● Check your understanding
(a) Answer these questions using the reflection on poetry and prayer.
(i) What was the writer feeding the son when a poem about Jesus' sacrifice came?
(ii) On which day does the writer meet with a group for Centering Prayer?
(iii) How long does the prayer session last?
(b) Condense the paragraph of the reflection on poetry and prayer that begins "Poetry also warns me" into a short bulleted list that keeps its main facts.
(c) Carry on the reflection on poetry and prayer from the point where it stops.

---------- Supplied text ----------

Poetry offers me space to rest and play. I do not have to strain to write a long article. Raising little kids, I barely have enough brain cells to write emails at times! Yet I love writing and I love theology and I love my kids. What a gift to have a poem about Jesus' sacrifice come to me when I am feeding my son macaroni-and-cheese amazing. Poetry also invites me to play with words and gives me words to play with about life and theology in the midst of raising kids. It is as though God has said, “If you must have words at least play with them!”
Poetry also warns me when I am lacking space to rest and play. When my calendar is getting too crowded or my brain is overloaded, I find the flow of poetry stops. There is no space in my mind for it to bubble up. After a few days or sometimes weeks I notice and stop to see what I am being invited to, or perhaps how I'm being invited to, create space. The art of creating space is a good practice for a recovering workaholic.
Centering Prayer
On Tuesdays I meet with a group of folks to sit in a silent prayer of consent called Centering Prayer. This is a kind of prayer that echoes Mary's words, “Let it be done unto me according to Thy word,” and her son Jesus' words, “Not my will but Thy will be done” and all of my talking and doing ceases. I stop praying to God and trust God to pray through me! During the prayer, I am invited to “be still and know” that the Holy Spirit is doing the speaking and working. And no, more often than not my mind is not still during that twenty minutes, but that's okay, centering prayer gives me permission and practice in calling my wandering mind home.
When it comes to intercession, it has taken me a while to trust that, yes, it counts. Even though I am not putting my requests into words or reading through a prayer list, I am trusting that the Spirit is interceding not only on behalf of me, but the whole world as well. Really? It's really not all up to me to say the right things with the right amount of emotion the right number of times a day? Through centering prayer, God is teaching me that yes, it's true. Resting from striving, even in prayer, is a good practice for a recovering workaholic.

---------- Extracted records ----------

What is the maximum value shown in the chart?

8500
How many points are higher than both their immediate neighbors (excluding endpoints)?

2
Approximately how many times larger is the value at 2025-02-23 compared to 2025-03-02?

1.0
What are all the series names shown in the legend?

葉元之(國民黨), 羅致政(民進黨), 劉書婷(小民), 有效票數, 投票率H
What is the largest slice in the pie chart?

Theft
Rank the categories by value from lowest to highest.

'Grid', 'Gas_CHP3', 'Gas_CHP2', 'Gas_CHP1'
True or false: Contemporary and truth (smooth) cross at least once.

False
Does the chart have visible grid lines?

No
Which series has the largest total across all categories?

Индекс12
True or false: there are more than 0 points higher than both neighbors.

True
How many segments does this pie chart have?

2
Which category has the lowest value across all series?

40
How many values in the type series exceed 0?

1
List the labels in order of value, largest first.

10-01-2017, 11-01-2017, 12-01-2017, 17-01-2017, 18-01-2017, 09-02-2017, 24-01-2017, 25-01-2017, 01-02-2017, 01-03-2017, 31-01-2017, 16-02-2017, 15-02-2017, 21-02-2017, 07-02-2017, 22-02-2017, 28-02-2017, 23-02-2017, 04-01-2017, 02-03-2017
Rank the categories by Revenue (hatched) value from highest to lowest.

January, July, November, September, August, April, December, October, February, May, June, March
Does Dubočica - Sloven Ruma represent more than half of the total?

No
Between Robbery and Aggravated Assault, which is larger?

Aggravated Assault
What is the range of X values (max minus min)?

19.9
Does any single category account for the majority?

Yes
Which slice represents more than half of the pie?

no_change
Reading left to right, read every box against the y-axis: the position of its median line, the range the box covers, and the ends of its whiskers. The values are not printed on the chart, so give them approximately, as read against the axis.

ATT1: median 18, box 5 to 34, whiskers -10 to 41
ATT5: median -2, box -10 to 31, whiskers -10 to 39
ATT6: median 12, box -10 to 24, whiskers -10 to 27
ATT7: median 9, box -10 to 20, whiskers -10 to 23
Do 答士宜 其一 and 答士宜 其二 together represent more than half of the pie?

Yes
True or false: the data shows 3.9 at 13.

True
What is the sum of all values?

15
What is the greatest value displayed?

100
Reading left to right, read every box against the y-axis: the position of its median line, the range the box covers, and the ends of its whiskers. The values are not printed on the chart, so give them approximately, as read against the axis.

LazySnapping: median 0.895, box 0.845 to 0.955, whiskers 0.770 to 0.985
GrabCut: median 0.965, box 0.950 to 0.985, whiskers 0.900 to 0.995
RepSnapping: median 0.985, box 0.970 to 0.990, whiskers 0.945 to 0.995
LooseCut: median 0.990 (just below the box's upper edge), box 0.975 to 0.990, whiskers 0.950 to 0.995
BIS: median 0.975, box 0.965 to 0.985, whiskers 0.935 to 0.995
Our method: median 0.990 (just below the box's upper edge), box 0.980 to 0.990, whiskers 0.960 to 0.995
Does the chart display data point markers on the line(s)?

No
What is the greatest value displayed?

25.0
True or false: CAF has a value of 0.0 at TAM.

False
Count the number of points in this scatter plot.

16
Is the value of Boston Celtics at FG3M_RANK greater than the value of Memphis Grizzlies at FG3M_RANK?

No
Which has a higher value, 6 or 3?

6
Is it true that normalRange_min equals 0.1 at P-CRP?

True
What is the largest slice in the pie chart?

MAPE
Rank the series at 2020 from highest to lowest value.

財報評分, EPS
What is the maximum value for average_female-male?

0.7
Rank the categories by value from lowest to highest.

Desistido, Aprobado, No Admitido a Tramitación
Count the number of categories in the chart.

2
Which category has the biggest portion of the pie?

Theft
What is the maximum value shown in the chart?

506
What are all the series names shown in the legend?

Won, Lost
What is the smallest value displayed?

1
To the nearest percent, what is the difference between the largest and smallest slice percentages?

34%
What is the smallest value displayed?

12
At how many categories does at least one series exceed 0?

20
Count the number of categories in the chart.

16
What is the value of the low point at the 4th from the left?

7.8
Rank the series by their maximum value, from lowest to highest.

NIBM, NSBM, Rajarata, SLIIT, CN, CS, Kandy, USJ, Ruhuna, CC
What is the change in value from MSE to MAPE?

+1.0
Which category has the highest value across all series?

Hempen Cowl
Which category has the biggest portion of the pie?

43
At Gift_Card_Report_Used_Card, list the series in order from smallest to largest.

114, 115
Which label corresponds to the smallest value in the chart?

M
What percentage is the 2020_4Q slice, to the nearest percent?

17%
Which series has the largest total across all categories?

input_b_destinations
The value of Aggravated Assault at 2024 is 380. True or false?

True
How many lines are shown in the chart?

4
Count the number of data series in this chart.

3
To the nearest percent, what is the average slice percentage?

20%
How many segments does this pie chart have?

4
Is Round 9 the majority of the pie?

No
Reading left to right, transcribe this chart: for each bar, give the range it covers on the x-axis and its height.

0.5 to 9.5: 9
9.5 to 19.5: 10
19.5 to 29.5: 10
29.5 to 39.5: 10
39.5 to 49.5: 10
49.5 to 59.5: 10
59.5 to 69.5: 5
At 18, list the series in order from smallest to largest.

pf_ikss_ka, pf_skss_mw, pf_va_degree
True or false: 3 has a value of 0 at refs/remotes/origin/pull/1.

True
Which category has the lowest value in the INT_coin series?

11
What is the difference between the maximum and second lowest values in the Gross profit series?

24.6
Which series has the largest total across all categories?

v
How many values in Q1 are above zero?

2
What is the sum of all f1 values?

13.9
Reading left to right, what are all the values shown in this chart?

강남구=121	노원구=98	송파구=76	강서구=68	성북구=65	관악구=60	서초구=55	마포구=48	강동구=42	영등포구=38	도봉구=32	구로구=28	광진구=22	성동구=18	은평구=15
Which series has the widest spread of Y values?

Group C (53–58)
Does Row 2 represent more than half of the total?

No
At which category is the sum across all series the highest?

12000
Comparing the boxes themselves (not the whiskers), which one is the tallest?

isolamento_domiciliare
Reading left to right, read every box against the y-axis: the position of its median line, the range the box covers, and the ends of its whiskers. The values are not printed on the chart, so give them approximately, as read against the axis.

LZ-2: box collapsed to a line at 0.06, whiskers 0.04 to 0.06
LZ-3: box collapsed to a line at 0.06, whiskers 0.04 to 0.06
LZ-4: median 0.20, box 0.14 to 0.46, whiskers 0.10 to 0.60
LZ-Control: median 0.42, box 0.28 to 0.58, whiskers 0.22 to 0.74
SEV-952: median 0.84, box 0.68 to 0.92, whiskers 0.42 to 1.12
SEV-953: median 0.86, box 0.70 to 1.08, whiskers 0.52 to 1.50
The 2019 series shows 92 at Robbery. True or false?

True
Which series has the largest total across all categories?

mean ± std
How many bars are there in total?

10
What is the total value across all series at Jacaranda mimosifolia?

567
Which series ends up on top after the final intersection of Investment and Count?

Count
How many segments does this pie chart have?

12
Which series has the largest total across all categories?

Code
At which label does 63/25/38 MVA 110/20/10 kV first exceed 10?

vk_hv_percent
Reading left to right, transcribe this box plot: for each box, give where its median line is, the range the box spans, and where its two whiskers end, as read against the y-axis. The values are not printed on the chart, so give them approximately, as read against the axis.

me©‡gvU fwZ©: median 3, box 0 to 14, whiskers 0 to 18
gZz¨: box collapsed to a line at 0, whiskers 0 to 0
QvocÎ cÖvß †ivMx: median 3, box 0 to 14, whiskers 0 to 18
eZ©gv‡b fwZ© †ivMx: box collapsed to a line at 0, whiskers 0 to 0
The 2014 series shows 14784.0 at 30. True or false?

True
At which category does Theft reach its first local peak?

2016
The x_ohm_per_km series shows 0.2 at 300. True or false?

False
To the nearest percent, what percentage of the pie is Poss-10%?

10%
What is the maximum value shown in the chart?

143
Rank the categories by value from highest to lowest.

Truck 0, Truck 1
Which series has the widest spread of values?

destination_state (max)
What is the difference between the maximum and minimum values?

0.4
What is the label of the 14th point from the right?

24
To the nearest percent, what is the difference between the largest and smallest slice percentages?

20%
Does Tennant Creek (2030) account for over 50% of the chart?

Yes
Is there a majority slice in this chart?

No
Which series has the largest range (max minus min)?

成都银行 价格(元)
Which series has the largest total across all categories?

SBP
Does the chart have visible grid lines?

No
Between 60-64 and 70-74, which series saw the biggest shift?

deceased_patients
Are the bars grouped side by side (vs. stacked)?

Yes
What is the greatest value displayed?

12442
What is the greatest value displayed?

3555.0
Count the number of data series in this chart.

----------

● Replies
(a)
(i) Macaroni-and-cheese
(ii) Tuesdays
(iii) Twenty minutes

(b)
- Poetry signals when the writer lacks space to rest and play.
- When the calendar is too crowded or the mind is overloaded, the flow of poetry stops because there is no room for it to bubble up.
- After a few days or weeks, the writer notices and looks for how to create space.
- Creating space is a good practice for a recovering workaholic.

(c)
Juggling
Months ago I had a dream about giving someone permission to join the circus, I woke up and thought it was a fun metaphor of what I do as a spiritual director on behalf of others. Last month I read a novel that unbeknownst to me one of the main characters turned out to be a juggler and I thought what a fun thing that would be to try! A week ago as I was cleaning out my bookshelves I happened to open, Way to Live: Christian Practices for Teens, and found this in bold on the page, “Learn to juggle. What you learn to do with your hands, you can learn to do with ideas and new concepts, too.” Seriously! I exploded in laughter as I realized then and there that God was inviting me to juggle as a spiritual practice. Not only was I being invited but my rule-following self was being given permission, “Yes, Kasey, it is a spiritual practice, it counts.”
The next day I checked out two books on juggling from the library and have been practicing ever since, first beanbags now tennis balls. Know what? It's a blast! Know what? I can tell when I'm trying too hard (I drop the balls or my neck starts hurting...wait this has some crazy parallels to my life!). Having fun and realizing when I'm trying too hard are good practices for a recovering workaholic.
Are you someone like me who not only needs permission but affirmation that rest and play are legitimate spiritual practices? Perhaps a spiritual director can be of help as you discern what practices you are being invited to during this season of your life. And no, you do not have to cultivate these practices in addition to the ones that really count. These count. Trust that, or allow God to lead you there through them.